In theory, I think it should work the same (I can come up with a quick proof or something, maybe), and this is the only logical way that I see that we can pad the inputs. I'll leave this issue open until I make the pull request.

tatp22 commented 4 years ago

I added more information in the PR. If it looks good, let me know :+1:, otherwise I will just merge it, since it really doesn't affect the rest of the code too much

zackchen-lb commented 4 years ago

I agree with masking projection matrices directly and thanks for the updates. But there could be some other solutions maybe? I'm also working on this but based on fairseq. Thanks again.

tatp22 commented 4 years ago

Not sure what else to think of :shrug: This is the best solution I could come up with; I even emailed the authors of the paper about this, but no response, unfortunately...

If no one says anything else, I will merge this soon.

tatp22 commented 4 years ago

Merging

tatp22 commented 4 years ago

Actually, sorry to keep on closing and opening this up again, but another possibility to mask would be to mask in the traditional sense, but instead of the entire (n,n) masking matrix, we can just make an (n,k) masking matrix, and then make it upper triangular as well, but just have the second dimension be cut off. This can work as well, let me know what you think.

tatp22 commented 3 years ago

Hey, I added another upper triangular padding mask option for causal sequences, let me know what you think. It's up on the latest commit, and if the dims are (n,k), it simply cuts off the right part of the matrix.

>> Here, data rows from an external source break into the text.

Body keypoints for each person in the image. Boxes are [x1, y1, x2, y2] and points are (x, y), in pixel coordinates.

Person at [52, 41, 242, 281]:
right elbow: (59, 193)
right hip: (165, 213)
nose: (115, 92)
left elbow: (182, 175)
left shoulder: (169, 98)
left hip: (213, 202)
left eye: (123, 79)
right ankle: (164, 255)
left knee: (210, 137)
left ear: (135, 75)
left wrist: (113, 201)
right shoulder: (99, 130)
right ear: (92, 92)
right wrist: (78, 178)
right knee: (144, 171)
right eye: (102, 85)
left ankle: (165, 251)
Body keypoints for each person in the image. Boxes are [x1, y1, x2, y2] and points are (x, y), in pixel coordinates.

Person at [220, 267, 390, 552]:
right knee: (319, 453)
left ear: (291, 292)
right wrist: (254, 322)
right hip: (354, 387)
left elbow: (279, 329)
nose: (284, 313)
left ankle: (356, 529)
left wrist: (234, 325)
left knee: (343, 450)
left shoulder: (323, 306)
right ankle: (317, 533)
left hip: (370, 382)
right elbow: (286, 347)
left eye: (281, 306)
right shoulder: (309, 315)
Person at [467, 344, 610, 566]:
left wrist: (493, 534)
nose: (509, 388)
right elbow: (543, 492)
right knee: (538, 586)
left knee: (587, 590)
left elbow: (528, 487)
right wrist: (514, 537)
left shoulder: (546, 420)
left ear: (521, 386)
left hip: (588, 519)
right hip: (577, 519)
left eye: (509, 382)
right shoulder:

I'll close this issue now, since I added both options and now users can use whichever one they want.

zackchen-lb commented 3 years ago

Hey, I added another upper triangular padding mask option for causal sequences, let me know what you think. It's up on the latest commit, and if the dims are (n,k), it simply cuts off the right part of the matrix.

I'll close this issue now, since I added both options and now users can use whichever one they want.

Thanks for the updates. Wonderful solution.